For America, the days of depending on China’s Yuan to support United States debt could be all but over; after Standard’s and Poor downgrade of U.S. Treasuries rating from AAA+ to AA+.
The loss of top-tier AAA status by the world's economic superpower drew fierce criticism from China, a huge holder of U.S. debt, and promised more anxiety for global financial markets.
“Weak consumer demand leads to a slowdown in economic growth. And the only way the Americans have come up with to improve economic growth has been to take on new loans to repay the old ones. "To eat May's grain in April," however, will never be a permanent solution to a problem,” Xinhua News wrote.
China bluntly criticized the United States after the S&P ratings cut to AA-plus, saying Washington had only itself to blame. Calls for a new stable global reserve currency, or in other words, a one-world currency lead China's ideas on how to properly deal internationally, with the U.S. debt.
"The U.S. government has to come to terms with the painful fact that the good old days when it could just borrow its way out of messes of its own making are finally gone," China's official Xinhua news agency said in a commentary.
"International supervision over the issue of U.S. dollars should be introduced and a new, stable and secured global reserve currency may also be an option to avert a catastrophe caused by any single country," Xinhua cited.
Its’ expected the statement by Xinhua News will have a dramatic impact on Wall Street Markets on Monday morning, the first day of trading after the S&P downgrade.
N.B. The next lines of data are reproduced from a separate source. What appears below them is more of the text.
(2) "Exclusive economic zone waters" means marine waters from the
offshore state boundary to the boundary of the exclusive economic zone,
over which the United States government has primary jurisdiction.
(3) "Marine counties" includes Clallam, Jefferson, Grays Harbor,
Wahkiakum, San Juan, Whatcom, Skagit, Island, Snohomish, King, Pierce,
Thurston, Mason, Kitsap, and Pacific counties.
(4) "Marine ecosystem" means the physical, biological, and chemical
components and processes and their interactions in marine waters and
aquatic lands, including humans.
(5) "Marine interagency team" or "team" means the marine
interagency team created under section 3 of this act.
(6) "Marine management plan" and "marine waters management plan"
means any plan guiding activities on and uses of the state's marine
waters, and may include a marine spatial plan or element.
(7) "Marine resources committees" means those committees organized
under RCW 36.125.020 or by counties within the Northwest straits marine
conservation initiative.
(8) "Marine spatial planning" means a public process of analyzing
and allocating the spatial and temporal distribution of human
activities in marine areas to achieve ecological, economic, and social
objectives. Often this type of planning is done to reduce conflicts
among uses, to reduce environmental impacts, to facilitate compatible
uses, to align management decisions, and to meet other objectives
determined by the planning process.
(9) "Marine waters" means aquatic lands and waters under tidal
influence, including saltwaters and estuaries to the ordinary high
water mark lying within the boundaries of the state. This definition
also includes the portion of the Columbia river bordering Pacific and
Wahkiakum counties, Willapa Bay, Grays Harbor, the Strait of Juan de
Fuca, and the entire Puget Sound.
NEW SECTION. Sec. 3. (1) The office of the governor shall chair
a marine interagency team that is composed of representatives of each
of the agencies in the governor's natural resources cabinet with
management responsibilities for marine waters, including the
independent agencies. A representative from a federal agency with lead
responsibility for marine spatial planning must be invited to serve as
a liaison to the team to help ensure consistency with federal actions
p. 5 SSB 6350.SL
China’s call for a one world currency was underscored by harsher indictments of United States policy making insight to properly deal with the nations’ over $14 trillion dollars’ worth of debt.
Xinhua scorned the United States for a debt addiction and decades of short slightness politically, with dealing with this country financial problem.
“The U.S. government has relied on borrowing to fund its operations in recent decades and has seldom carried out a serious fiscal austerity plan. That's why its debt ceiling has been raised 78 times to 14.29 trillion dollars since 1960,” China’s governmental news agency noted.
China’s news service cited without strong economic growth and job creation, it would be difficult for the United States to generate robust revenue increases and improve its fiscal condition over the long run.